WHAT TO DO: From the records below, copy every line that contains the word "NOUS".

(Data extracted from a collection)

______________________________

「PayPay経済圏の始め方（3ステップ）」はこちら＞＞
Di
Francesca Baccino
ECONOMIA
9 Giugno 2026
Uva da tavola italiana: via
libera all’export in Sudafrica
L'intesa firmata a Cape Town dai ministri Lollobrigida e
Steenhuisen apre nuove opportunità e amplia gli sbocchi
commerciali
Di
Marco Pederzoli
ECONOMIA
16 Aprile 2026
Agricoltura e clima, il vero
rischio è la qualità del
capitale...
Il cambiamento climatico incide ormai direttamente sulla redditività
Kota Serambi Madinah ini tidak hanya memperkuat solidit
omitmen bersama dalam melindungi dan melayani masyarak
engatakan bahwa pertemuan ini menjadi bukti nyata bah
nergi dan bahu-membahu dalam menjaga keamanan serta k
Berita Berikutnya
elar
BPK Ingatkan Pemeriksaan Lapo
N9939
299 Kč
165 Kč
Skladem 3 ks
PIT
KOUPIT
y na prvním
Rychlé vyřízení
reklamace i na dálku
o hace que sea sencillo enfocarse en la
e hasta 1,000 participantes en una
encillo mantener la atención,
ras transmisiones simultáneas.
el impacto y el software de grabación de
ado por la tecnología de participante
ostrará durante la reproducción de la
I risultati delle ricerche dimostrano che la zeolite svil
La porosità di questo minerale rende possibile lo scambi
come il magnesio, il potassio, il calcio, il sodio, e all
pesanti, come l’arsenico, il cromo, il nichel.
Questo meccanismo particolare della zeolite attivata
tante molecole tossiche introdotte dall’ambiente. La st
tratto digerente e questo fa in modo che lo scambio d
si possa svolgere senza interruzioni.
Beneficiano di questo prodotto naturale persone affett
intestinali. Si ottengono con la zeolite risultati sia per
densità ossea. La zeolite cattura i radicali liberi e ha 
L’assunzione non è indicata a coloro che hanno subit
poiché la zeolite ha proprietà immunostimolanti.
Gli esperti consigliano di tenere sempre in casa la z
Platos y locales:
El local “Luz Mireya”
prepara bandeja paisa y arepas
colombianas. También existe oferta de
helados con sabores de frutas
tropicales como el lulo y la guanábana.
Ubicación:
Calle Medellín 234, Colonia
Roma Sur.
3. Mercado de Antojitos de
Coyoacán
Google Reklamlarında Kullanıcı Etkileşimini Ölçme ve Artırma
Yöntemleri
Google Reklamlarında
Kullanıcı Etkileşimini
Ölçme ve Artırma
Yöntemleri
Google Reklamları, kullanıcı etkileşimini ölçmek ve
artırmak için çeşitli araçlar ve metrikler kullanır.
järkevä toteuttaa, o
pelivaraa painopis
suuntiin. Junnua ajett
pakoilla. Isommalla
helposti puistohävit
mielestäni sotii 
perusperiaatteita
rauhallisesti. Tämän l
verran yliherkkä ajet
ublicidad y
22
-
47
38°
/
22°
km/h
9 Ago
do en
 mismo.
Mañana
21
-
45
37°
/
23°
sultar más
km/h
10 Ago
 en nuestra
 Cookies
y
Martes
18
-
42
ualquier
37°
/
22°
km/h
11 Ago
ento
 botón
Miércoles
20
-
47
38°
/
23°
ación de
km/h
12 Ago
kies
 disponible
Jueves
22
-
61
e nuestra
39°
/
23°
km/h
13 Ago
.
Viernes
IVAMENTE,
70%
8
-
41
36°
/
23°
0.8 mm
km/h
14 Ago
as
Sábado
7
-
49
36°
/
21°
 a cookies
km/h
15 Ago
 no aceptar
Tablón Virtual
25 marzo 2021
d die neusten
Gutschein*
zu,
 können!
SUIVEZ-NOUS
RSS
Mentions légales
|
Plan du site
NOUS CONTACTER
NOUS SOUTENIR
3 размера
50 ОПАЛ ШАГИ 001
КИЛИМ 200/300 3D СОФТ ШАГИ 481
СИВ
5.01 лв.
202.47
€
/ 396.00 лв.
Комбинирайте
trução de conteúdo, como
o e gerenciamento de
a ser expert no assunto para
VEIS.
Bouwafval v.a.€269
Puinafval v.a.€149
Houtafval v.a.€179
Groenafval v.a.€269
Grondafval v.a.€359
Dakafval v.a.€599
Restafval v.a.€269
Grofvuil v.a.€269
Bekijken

______________________________

OUTPUT:
SUIVEZ-NOUS
NOUS CONTACTER
NOUS SOUTENIR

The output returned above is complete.